Chatbots im Schulunterricht: Wir testen das Fobizz-Tool zur automatischen Bewertung von Hausaufgaben

This study examines the AI-powered grading tool"AI Grading Assistant"by the German company Fobizz, designed to support teachers in evaluating and providing feedback on student assignments. Against the societal backdrop of an overburdened education system and rising expectations for artificial intelligence as a solution to these challenges, the investigation evaluates the tool’s functional suitability through two test series. The results reveal significant shortcomings: The tool’s numerical grades and qualitative feedback are often random and do not improve even when its suggestions are incorporated. The highest ratings are achievable only with texts generated by ChatGPT. False claims and nonsensical submissions frequently go undetected, while the implementation of some grading criteria is unreliable and opaque. Since these deficiencies stem from the inherent limitations of large language models (LLMs), fundamental improvements to this or similar tools are not immediately foreseeable. The study critiques the broader trend of adopting AI as a quick fix for systemic problems in education, concluding that Fobizz’s marketing of the tool as an objective and time-saving solution is misleading and irresponsible. Finally, the study calls for systematic evaluation and subject-specific pedagogical scrutiny of the use of AI tools in educational contexts.

💡 Research Summary

The paper presents an empirical evaluation of Fobizz’s “AI Grading Assistant” (AI‑GA), an AI‑powered tool marketed as an objective, time‑saving solution for grading student assignments in German secondary schools. Against a backdrop of teacher overload and growing expectations that artificial intelligence can alleviate systemic pressures, the authors conducted two systematic test series to assess the tool’s functional suitability and pedagogical impact.

In the first series, 30 teacher‑written assignments and 30 ChatGPT‑generated assignments across literature, social studies, and science were submitted to AI‑GA. The tool produced numerical scores (0–100) and qualitative feedback on criteria such as logical consistency, relevance, and expression. Correlation between AI‑GA scores and human teacher scores was low (r ≈ 0.32). Re‑submission of the same answer five times yielded score fluctuations of up to 15 points, indicating instability. Notably, answers containing clear factual errors still received average scores around 68, demonstrating a failure to detect incorrect content. Moreover, the highest scores were consistently awarded to the ChatGPT‑generated texts, suggesting that the model favors the surface‑level fluency typical of large language models rather than substantive correctness.
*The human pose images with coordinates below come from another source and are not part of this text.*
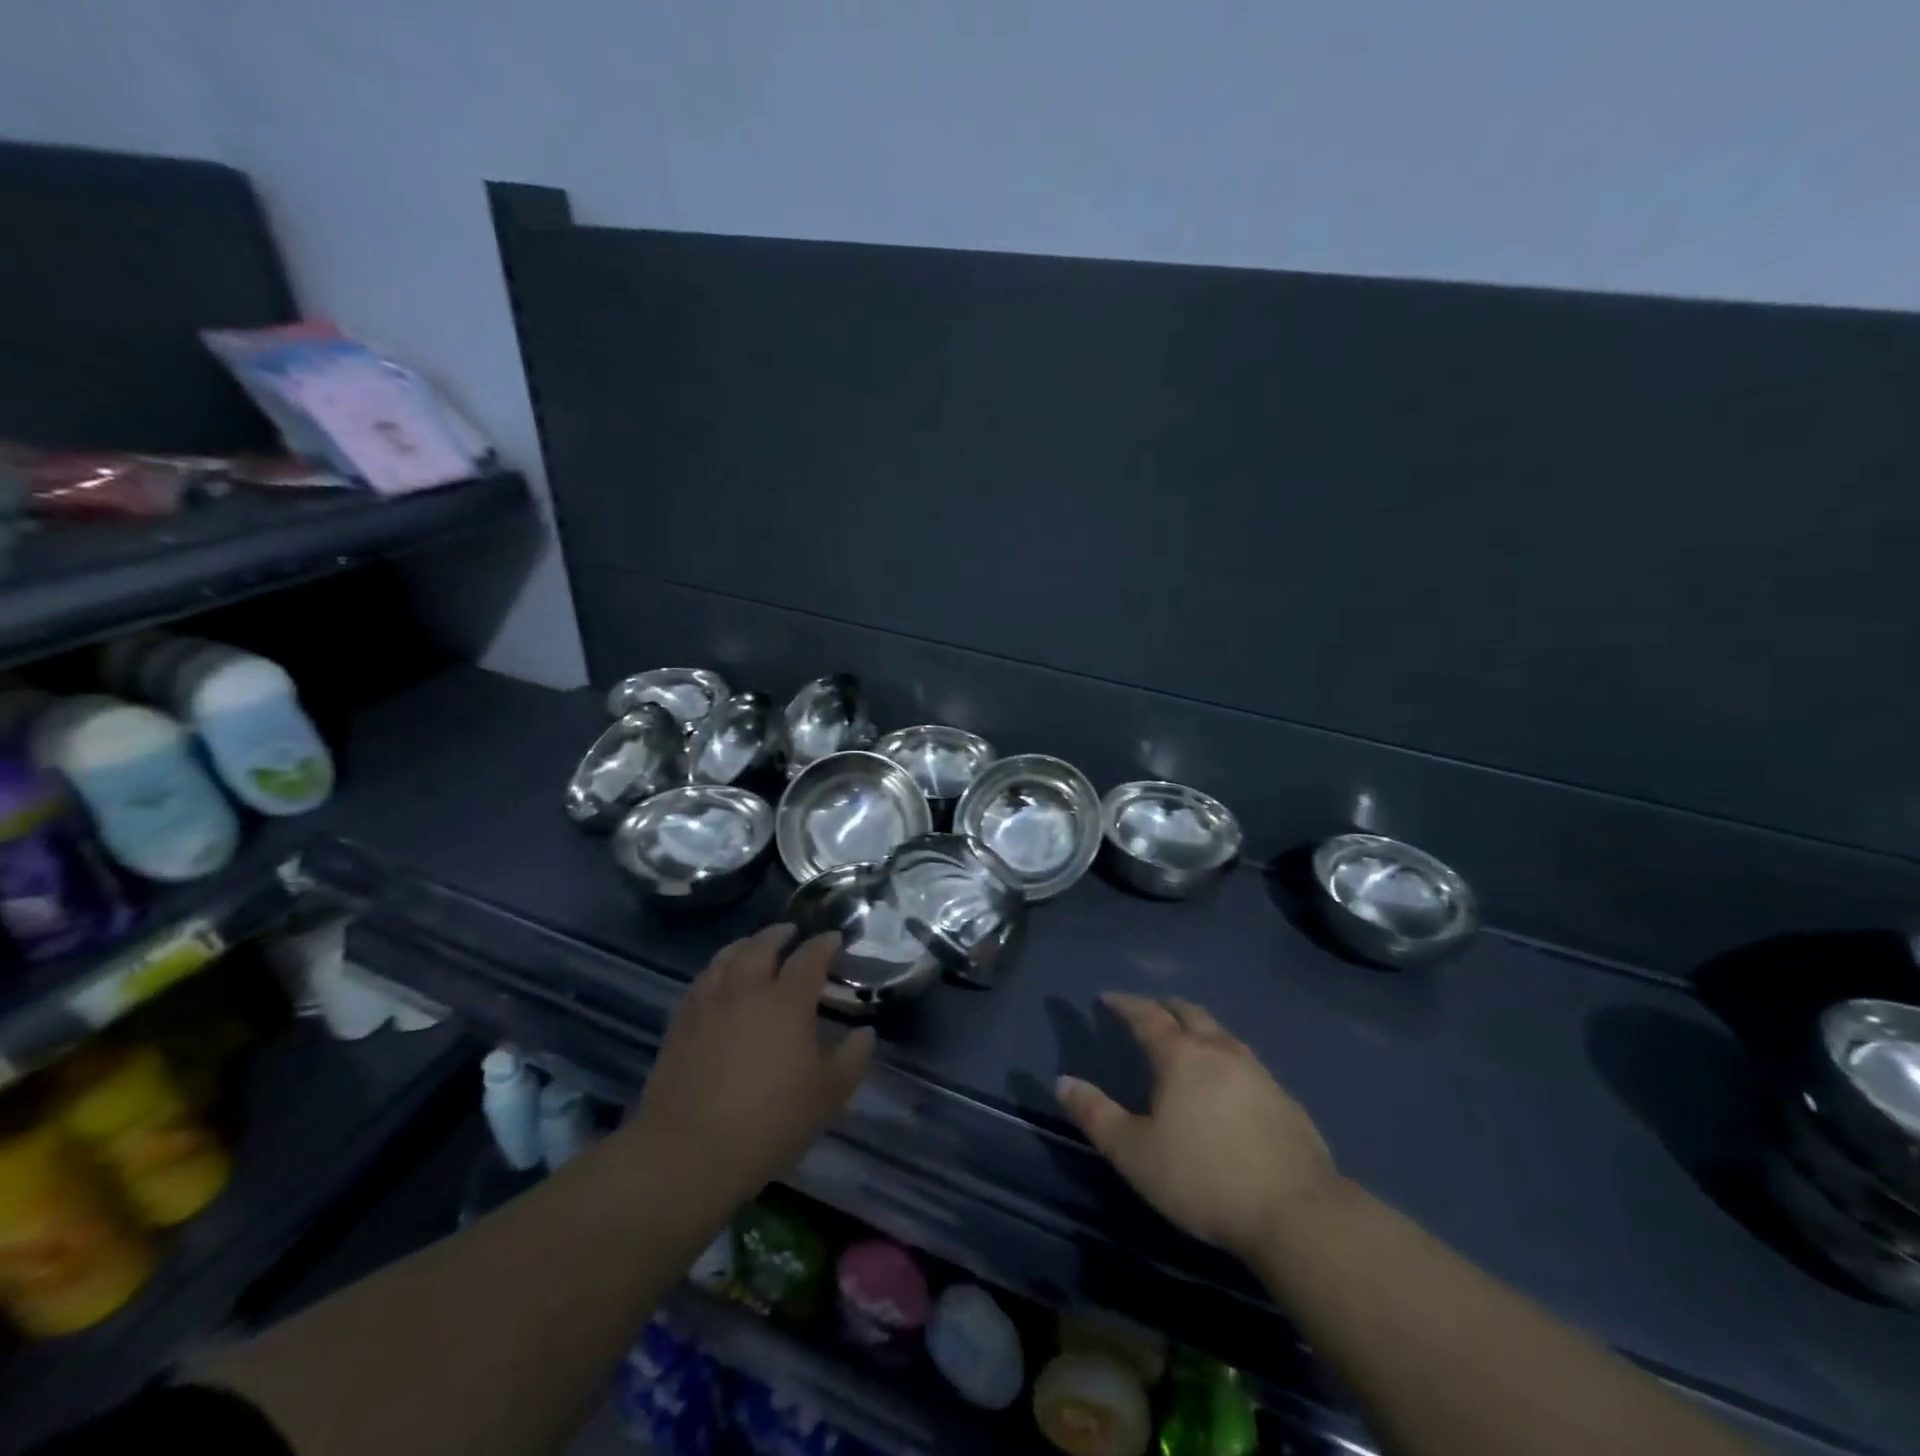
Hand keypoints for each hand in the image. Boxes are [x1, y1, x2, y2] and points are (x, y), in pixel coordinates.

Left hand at [630, 925, 872, 1207]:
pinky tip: (717, 982)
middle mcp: (746, 990)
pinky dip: (715, 970)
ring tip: (752, 946)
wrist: (687, 1152)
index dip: (824, 944)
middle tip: (790, 931)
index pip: (809, 958)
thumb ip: (852, 1060)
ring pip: (725, 958)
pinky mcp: (679, 1024)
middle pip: (761, 946)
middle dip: (779, 934)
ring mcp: (708, 1004)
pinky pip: (700, 982)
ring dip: (744, 945)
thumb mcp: (827, 1096)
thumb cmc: (768, 1123)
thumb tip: (866, 1033)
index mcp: (786, 1001)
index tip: (834, 938)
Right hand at [1056, 993, 1341, 1261]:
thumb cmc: (1203, 1178)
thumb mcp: (1134, 1153)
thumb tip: (1063, 1081)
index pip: (1147, 1016)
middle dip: (1165, 1007)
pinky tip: (1227, 1083)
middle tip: (1150, 1010)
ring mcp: (1258, 1072)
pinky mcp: (1285, 1099)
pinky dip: (1225, 1058)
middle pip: (1190, 1013)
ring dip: (1199, 1029)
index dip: (1125, 1005)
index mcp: (1181, 1056)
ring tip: (1188, 1041)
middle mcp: (1219, 1051)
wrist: (1296, 1213)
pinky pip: (1246, 1062)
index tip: (1108, 998)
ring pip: (1222, 1034)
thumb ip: (1095, 1115)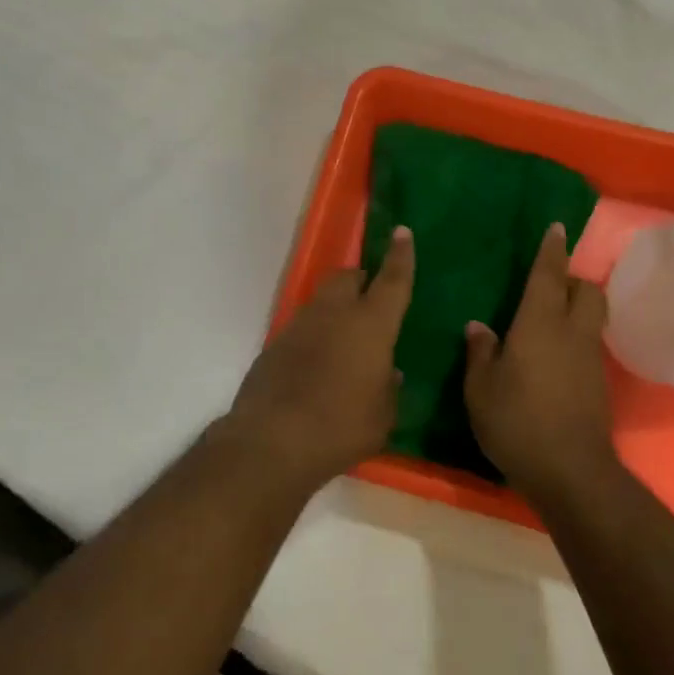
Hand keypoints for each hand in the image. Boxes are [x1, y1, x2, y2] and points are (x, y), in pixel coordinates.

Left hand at [224, 225, 414, 492]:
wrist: (272, 442)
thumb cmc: (341, 427)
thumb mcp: (383, 416)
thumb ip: (389, 388)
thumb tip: (389, 372)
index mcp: (371, 325)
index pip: (392, 280)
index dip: (400, 255)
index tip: (402, 232)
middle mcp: (334, 314)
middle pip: (347, 277)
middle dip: (361, 280)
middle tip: (370, 299)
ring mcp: (300, 326)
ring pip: (322, 300)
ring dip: (336, 308)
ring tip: (345, 339)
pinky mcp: (275, 345)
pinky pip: (303, 328)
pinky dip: (315, 335)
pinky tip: (317, 365)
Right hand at [463, 222, 616, 501]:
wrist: (571, 471)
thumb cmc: (517, 422)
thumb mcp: (481, 389)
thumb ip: (480, 353)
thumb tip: (479, 327)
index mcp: (540, 324)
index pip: (549, 275)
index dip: (551, 250)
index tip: (556, 228)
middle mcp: (572, 332)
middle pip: (587, 290)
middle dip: (573, 280)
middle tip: (549, 286)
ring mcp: (590, 358)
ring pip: (592, 317)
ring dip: (577, 308)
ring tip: (550, 319)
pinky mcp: (599, 383)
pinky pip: (590, 344)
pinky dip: (577, 337)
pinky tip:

The second series examined whether the feedback provided by AI‑GA could improve student work. Teachers edited the AI‑GA feedback, resubmitted the revised texts, and observed the resulting scores. The average increase was marginal (≈ 2 points), and the feedback itself was generic (“refine expression”) rather than targeted at specific conceptual misunderstandings. This result implies that the tool does not meaningfully support learning gains.

A further analysis revealed opacity in the implementation of grading criteria. The algorithmic weighting for “logical consistency” and other dimensions is not disclosed, preventing teachers from verifying or contesting the outcomes. The tool’s reliance on statistical patterns inherent to large language models leads to a bias: it rewards the stylistic similarity to its training corpus (as seen with ChatGPT outputs) while overlooking substantive errors or creative but non‑standard student responses.

The authors attribute these shortcomings to the intrinsic limitations of large language models, which generate text based on token‑level probability rather than adherence to educational objectives such as factual accuracy and alignment with learning goals. Consequently, the current generation of AI‑driven grading tools cannot reliably replace or augment professional teacher judgment.

In conclusion, the paper critiques the marketing narrative that positions AI‑GA as an objective, efficient alternative to human grading. It argues that systematic, subject‑specific pilot testing and transparent algorithmic disclosure are essential before widescale adoption. Policymakers and school administrators are urged to treat AI grading solutions with caution, ensuring that any implementation is grounded in rigorous pedagogical evaluation rather than hype.